Spatial organization of biomass controls intrinsic permeability of porous systems

TL;DR

This study reveals that the spatial arrangement of microbial biomass in porous media, influenced by motility, critically determines permeability changes, with a new mechanistic model predicting flow resistance based on biomass distribution.

Contribution

It introduces a mechanistic model linking biomass spatial organization to permeability, highlighting motility's role in controlling flow resistance in biofilms.

Findings

Motile bacteria cause less permeability reduction than non-motile bacteria despite similar biomass.

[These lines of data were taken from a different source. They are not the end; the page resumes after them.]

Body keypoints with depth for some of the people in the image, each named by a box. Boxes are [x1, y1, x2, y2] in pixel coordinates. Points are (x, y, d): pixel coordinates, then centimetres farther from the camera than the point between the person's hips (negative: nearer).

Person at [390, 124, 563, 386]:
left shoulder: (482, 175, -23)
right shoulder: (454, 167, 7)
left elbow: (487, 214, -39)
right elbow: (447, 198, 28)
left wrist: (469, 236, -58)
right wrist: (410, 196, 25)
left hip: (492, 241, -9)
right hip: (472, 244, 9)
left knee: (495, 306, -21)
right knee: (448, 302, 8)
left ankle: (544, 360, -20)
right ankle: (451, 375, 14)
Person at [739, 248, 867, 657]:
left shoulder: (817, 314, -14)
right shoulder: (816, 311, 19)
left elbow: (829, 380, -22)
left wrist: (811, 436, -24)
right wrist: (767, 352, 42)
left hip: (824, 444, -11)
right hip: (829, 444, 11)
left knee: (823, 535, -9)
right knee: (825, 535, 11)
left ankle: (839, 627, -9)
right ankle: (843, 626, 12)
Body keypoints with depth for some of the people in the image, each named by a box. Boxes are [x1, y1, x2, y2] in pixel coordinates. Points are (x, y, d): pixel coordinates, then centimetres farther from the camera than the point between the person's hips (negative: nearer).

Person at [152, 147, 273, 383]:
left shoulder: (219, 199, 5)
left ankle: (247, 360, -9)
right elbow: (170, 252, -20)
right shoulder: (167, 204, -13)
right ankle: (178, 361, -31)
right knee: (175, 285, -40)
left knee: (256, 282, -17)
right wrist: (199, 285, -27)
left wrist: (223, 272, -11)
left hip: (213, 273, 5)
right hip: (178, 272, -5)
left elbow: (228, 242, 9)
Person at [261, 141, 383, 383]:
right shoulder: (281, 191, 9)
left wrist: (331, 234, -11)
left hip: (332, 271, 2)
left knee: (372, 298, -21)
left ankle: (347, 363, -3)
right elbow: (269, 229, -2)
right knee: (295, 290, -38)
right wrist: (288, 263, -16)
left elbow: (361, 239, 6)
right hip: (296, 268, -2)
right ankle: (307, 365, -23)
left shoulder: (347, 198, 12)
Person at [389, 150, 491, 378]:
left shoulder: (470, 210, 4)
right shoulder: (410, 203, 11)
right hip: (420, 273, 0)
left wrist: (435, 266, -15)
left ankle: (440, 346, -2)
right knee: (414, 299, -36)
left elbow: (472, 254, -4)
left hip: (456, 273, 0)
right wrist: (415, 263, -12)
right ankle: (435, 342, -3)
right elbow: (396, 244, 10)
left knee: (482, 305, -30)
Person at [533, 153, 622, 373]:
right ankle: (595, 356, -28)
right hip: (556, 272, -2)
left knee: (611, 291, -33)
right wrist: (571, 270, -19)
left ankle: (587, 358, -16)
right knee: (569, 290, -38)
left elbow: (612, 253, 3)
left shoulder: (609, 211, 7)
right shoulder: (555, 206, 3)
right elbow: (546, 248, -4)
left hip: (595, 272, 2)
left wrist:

Biomass spatial distribution, not total biomass, primarily controls permeability.

Developed a model predicting permeability from pore-scale biomass patterns.

Abstract

Biofilms in porous media critically influence hydraulic properties in environmental and engineered systems. However, a mechanistic understanding of how microbial life controls permeability remains elusive. By combining microfluidics, controlled pressure gradient and time-lapse microscopy, we quantify how motile and non-motile bacteria colonize a porous landscape and alter its resistance to flow. We find that while both strains achieve nearly identical total biomass, they cause drastically different permeability reductions - 78% for motile cells versus 94% for non-motile cells. This divergence stems from motility, which limits biomass spatial accumulation, whereas non-motile cells clog the entire system. We develop a mechanistic model that accurately predicts permeability dynamics from the pore-scale biomass distribution. We conclude that the spatial organization of biomass, not its total amount, is the primary factor controlling permeability.